Я не хотел произносить это вслух. Какая-то нотка в моем голосе, видимо, что-то затронула в душе Старлинг, и менестрель перестала мучить меня.

— О, тогда хорошо. И все-таки, думаю, тебе лучше дать ей знать. Пусть у нее будет надежда.

«Я это сделаю, — обещал я себе. — Как только доберусь до Джампи». Кетриккен найдет какой-нибудь способ послать весточку Барричу. Это будет короткая туманная записка — на случай, если ее перехватят. Я только попрошу его сказать Молли, что я жив и вернусь к ней. Но как передать эту записку Барричу?

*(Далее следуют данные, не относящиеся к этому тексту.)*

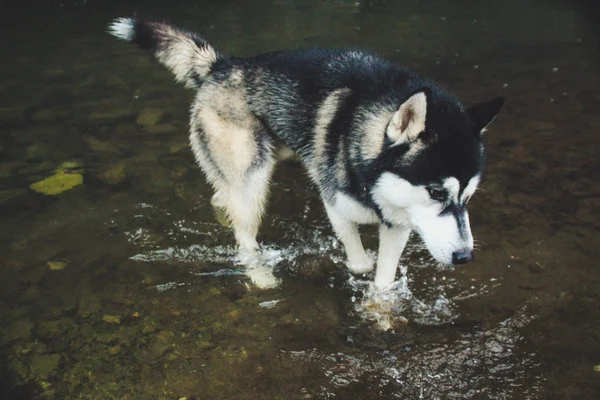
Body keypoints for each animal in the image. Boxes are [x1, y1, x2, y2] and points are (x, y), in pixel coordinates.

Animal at [109, 17, 506, 290]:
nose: (465, 257)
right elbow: (360, 262)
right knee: (244, 237)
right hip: (253, 177)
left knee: (223, 198)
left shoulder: (399, 220)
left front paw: (381, 314)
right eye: (437, 192)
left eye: (469, 196)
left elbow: (383, 279)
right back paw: (261, 277)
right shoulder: (336, 205)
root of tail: (225, 64)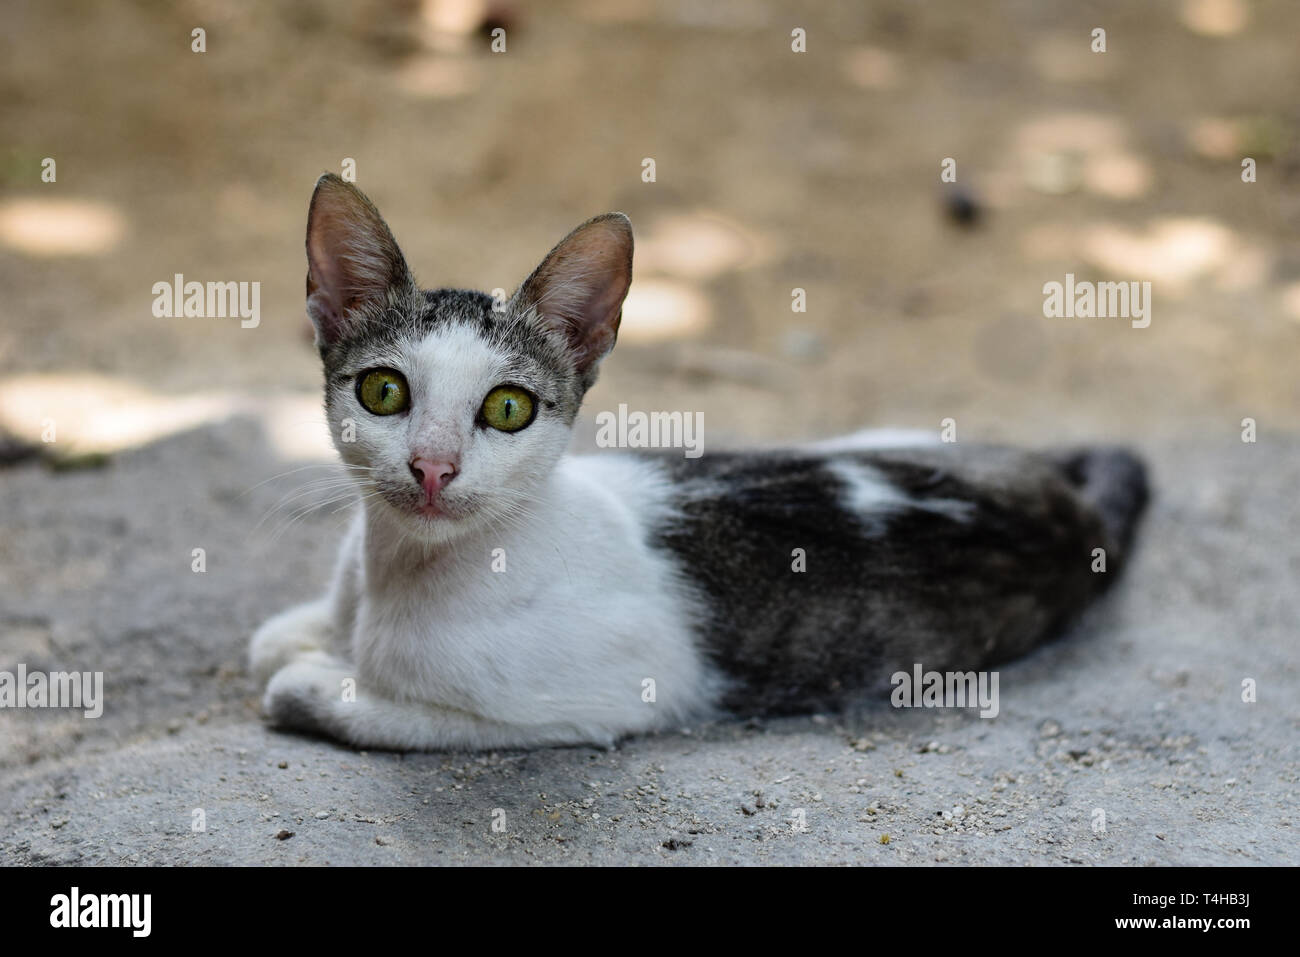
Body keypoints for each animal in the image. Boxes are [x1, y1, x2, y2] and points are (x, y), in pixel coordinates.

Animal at [245, 175, 1149, 748]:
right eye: (385, 392)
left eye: (507, 408)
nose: (433, 466)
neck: (395, 572)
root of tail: (1069, 505)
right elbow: (280, 633)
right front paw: (306, 633)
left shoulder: (581, 707)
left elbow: (335, 696)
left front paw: (320, 674)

Я лежал молча и смотрел в темноту. Я не знал, где живет Молли. Об этом, вероятно, знает Лейси, но я не могу связаться с ней втайне от Пейшенс. Нет. Никто из них ничего не должен знать. Надо найти кого-то, кому можно доверять. Не Чейда. В нем я не сомневался, но вряд ли кто-нибудь знает, как его найти, даже если он известен под собственным именем.

Где-то в амбаре лошадь ударила копытом в стенку стойла.

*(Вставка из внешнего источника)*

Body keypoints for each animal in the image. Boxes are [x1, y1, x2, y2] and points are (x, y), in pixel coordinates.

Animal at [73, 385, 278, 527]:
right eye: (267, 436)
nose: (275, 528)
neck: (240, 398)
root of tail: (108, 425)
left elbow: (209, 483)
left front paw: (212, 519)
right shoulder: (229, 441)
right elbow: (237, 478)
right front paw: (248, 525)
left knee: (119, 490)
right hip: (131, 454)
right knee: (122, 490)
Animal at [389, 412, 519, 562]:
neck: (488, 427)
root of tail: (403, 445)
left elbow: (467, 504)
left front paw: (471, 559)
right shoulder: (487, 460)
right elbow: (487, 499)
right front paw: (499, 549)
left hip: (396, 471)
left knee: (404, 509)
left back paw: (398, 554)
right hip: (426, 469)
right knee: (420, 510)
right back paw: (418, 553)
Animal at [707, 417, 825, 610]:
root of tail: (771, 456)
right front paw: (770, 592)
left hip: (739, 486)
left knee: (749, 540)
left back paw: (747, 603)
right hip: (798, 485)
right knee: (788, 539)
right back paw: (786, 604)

— Почему ты молчишь? — прошептала Старлинг.

— Я думаю.

— Я не хотела огорчить тебя.

— Ты этого и не сделала. Ты просто заставила меня задуматься.

— О! — Она вздохнула. — Я так замерзла.

— Я тоже. Но снаружи еще холоднее.

— От этого мне ни чуточки не теплее. Обними меня.

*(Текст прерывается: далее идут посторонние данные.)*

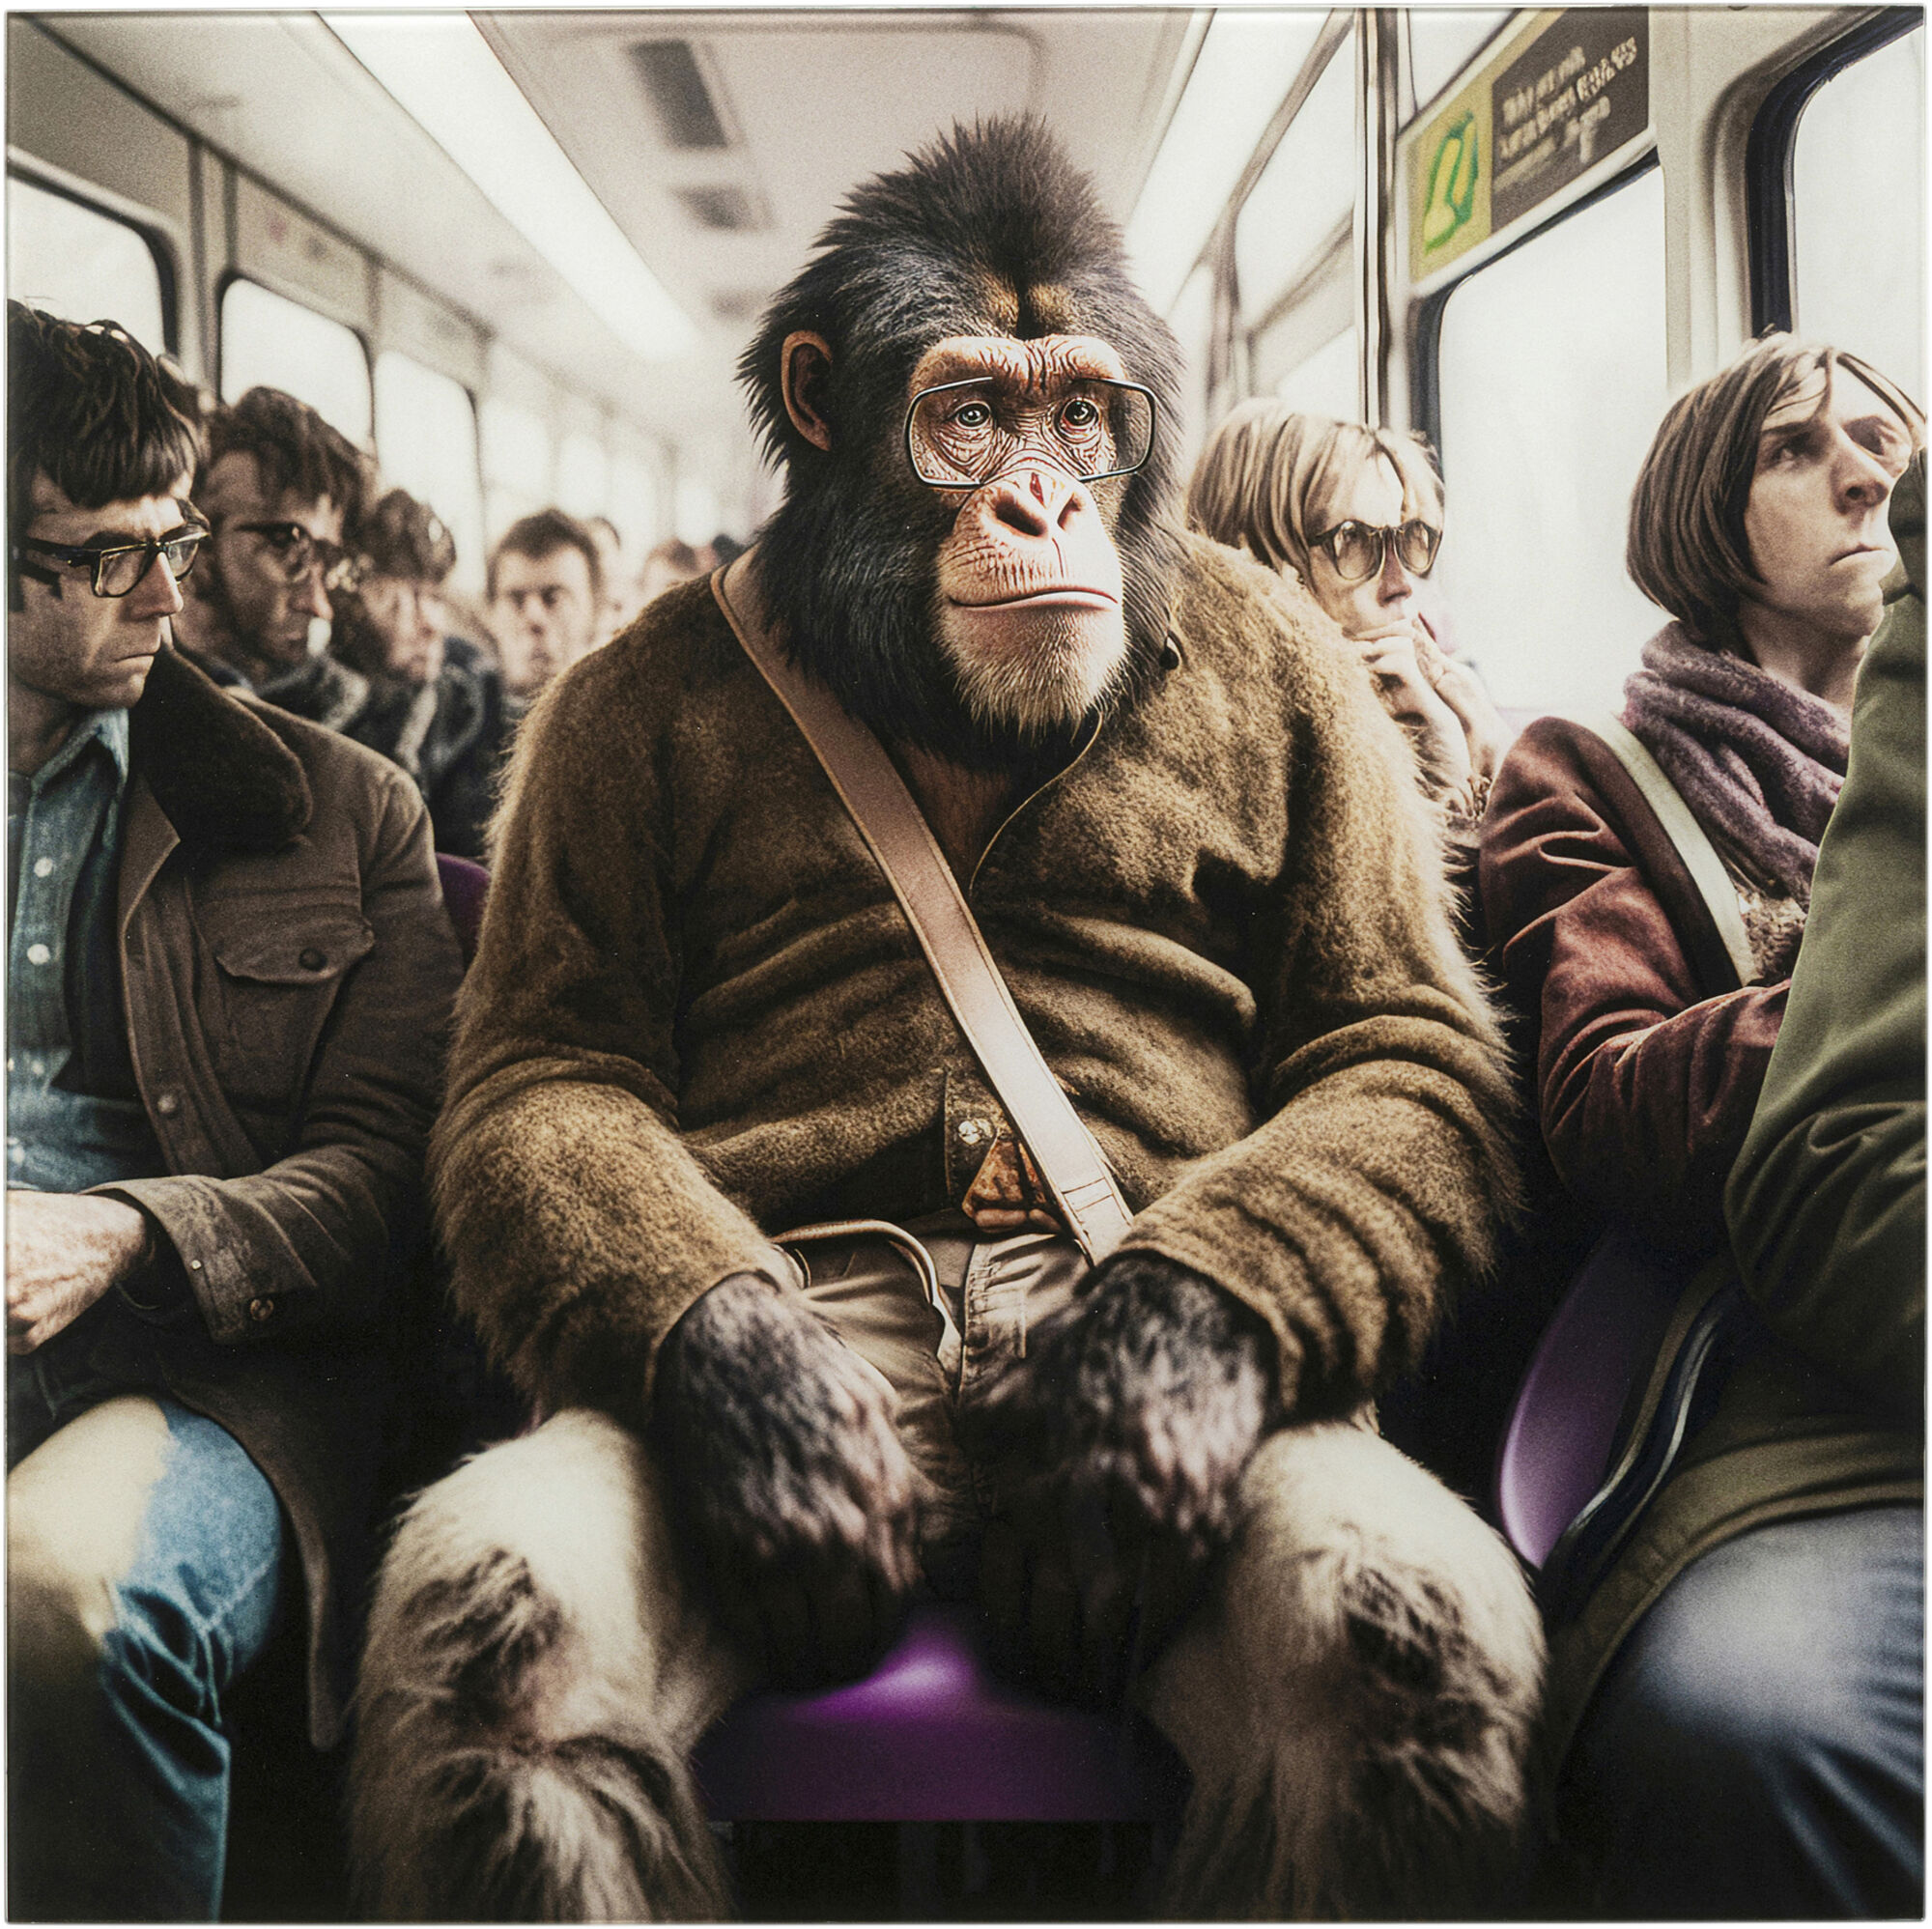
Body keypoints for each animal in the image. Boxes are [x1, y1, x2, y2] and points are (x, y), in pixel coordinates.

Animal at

Это была не просьба. Старлинг уткнулась мне в грудь. От нее хорошо пахло. Как это женщины умудряются всегда хорошо пахнуть? Я обнял ее, испытывая благодарность за мягкое тепло, но чувствуя себя неловко.

— Так лучше. — Она прильнула ко мне и расслабилась. Минуту спустя Старлинг добавила: — Надеюсь, у нас будет возможность вымыться.

— Я тоже.

— Не то чтобы от тебя так уж плохо пахло…

— Спасибо, — кисло проговорил я. — Не возражаешь, если я немного вздремну?

— Валяй. — Она положила руку мне на бедро. — Если это все, что ты можешь придумать.

Я набрал в грудь воздуха. «Молли», — сказал я себе. Старлинг была такой теплой и близкой, от нее так прекрасно пахло. Обычаи менестреля делали пустяком то, что она предлагала. Для нее. Но чем на самом деле была для меня Молли?

— Я сказал тебе, что женат. — Это было трудно выговорить.

— Угу. И она любит тебя, а ты ее. Но мы здесь одни, и нам холодно. Если она так сильно любит тебя, неужели она не пожелала бы тебе немного тепла в такую холодную ночь?

— Она бы не только не пожелала. Она бы оторвала мне голову.

— Ах. — Старлинг тихо засмеялась мне в грудь. — Понимаю. — Она мягко отстранилась. Мне хотелось протянуть руку и притянуть ее назад к себе. — Тогда нам, наверное, лучше поспать. Спокойной ночи, Фитц.

И я заснул, но не сразу и не без сожалений.

Ночь принесла резкий ветер, и когда поутру двери амбара были отперты, нас приветствовал свежий снег. Я боялся, что, если он станет глубже, у нас будут серьезные проблемы с фургонами. Но Ник казался уверенным и спокойным, уводя нас. Он ласково попрощался со своей женщиной, и мы снова двинулись вперед. Он вел нас другим путем, мы пробирались по бездорожью, и в некоторых местах снега было столько, что фургоны едва не увязали в нем. Часть утра Старлинг ехала рядом с нами, но потом Ник послал за ней человека. Она поблагодарила его за приглашение и быстро присоединилась к контрабандистам.

Ранним вечером мы снова выехали на дорогу. Казалось, мы мало что выиграли, столько времени избегая проторенных путей, но, без сомнения, у Ника были на то свои причины. Возможно, он просто не хотел прокладывать хорошо заметную колею к своему убежищу. Этим вечером мы укрывались в каких-то полуразвалившихся хижинах на берегу реки. В покрытых камышом крышах были дыры, так что на полу лежал снег, а перед дверью намело целый сугроб. У лошадей и вовсе не было никакого укрытия, если не считать подветренной стороны хижин. Мы напоили их и покормили зерном, но сена не было.